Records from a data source
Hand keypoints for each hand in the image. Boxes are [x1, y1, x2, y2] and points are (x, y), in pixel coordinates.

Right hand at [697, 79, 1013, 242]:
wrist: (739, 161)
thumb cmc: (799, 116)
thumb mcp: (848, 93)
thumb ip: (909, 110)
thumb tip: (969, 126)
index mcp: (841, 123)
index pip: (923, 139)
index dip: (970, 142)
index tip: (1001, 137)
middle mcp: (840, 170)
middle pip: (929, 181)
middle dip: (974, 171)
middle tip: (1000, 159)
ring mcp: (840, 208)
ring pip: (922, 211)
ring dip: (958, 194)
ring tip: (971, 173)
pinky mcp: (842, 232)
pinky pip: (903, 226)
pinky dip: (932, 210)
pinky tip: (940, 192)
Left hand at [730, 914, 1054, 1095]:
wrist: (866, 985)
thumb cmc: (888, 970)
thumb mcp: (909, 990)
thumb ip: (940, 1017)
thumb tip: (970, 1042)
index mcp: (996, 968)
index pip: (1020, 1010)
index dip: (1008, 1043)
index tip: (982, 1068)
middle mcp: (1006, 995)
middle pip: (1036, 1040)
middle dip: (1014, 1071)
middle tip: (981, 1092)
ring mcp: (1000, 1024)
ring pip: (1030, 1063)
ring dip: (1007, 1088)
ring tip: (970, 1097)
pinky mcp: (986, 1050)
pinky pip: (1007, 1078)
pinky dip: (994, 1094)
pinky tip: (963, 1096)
==
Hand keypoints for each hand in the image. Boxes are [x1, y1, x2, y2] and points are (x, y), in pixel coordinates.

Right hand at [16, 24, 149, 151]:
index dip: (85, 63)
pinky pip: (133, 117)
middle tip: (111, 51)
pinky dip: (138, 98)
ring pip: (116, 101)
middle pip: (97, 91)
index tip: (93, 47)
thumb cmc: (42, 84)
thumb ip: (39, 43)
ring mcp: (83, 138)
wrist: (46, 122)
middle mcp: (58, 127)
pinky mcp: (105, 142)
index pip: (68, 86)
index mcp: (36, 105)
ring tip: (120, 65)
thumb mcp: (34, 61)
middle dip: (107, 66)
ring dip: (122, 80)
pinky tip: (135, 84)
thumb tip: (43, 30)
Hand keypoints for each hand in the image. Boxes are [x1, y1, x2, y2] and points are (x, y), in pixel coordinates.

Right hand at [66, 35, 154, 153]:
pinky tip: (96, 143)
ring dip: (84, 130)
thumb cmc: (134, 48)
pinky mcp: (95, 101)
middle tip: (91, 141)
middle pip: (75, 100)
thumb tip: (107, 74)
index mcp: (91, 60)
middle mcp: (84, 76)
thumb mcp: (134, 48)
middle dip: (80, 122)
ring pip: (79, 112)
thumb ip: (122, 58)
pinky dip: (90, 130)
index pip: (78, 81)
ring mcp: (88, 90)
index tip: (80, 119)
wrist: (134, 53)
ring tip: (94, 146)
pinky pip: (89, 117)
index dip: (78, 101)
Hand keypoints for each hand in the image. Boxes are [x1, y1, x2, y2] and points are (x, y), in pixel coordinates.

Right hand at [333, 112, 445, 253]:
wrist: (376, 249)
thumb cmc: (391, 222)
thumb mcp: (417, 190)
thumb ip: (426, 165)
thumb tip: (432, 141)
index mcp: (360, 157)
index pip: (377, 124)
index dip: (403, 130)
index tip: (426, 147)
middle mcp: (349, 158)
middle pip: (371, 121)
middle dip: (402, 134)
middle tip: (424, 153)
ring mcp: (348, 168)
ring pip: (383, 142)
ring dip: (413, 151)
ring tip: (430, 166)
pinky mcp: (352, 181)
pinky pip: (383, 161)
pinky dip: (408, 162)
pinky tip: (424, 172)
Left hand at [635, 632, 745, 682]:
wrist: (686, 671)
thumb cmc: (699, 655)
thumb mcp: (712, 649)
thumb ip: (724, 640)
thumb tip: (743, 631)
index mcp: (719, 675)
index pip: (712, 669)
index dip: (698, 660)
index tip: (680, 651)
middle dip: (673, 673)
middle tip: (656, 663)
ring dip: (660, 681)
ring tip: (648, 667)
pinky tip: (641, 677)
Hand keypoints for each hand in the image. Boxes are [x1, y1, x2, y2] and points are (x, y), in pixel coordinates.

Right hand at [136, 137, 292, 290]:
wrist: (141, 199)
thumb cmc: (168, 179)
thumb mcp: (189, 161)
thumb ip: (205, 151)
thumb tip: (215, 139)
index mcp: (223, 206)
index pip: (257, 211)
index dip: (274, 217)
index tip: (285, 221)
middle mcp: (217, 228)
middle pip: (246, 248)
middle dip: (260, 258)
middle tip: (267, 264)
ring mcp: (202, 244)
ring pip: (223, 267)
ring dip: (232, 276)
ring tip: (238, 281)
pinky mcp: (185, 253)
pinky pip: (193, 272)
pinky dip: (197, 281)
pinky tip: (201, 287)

AIM OF THE TASK: All lines that hold the word "Right" should be copied from the data.

RESULT OF THIS EXERCISE:
Right hand at [697, 79, 1013, 242]:
Right hand at [16, 24, 149, 151]:
Right hand at [66, 35, 154, 153]:
Right hand at [333, 112, 445, 253]:
Right hand at [136, 137, 292, 290]:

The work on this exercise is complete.